#### [ASSIGNED TASK]
The output is the lines below from the one with "24: (420, 179, 2.54)" through the one with "37: (508, 257, 2.56)", both included, printed exactly and with no other line.

(Dataset entries)
::::::::::

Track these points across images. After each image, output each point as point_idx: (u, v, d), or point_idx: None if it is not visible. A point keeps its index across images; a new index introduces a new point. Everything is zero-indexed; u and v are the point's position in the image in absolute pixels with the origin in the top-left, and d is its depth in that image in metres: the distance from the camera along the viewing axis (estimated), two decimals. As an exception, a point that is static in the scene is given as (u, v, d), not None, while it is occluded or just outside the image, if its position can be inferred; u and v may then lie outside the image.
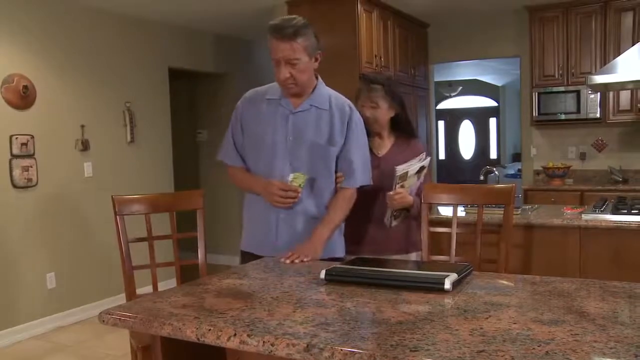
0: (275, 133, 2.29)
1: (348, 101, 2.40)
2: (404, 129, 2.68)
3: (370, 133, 2.61)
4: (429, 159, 2.49)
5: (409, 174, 2.41)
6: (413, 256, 2.67)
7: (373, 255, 2.38)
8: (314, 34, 2.21)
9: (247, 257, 2.36)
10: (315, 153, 2.29)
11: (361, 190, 2.40)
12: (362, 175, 2.37)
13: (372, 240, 2.58)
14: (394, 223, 2.54)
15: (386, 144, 2.68)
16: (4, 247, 4.39)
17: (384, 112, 2.59)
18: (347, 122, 2.34)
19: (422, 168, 2.47)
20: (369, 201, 2.55)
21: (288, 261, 2.13)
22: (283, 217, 2.29)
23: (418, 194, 2.60)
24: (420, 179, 2.54)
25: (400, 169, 2.36)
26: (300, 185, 2.19)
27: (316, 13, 5.03)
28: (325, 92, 2.36)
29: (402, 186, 2.41)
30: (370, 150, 2.58)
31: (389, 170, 2.50)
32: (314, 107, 2.31)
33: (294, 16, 2.23)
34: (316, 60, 2.26)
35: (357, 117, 2.38)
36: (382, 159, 2.64)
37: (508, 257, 2.56)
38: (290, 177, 2.19)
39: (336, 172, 2.35)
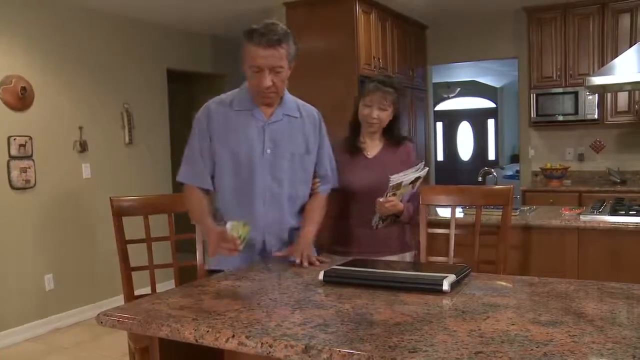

::::::::::

#### [RESULT OF THE TASK]
24: (420, 179, 2.54)
25: (400, 169, 2.36)
26: (300, 185, 2.19)
27: (316, 13, 5.03)
28: (325, 92, 2.36)
29: (402, 186, 2.41)
30: (370, 150, 2.58)
31: (389, 170, 2.50)
32: (314, 107, 2.31)
33: (294, 16, 2.23)
34: (316, 60, 2.26)
35: (357, 117, 2.38)
36: (382, 159, 2.64)
37: (508, 257, 2.56)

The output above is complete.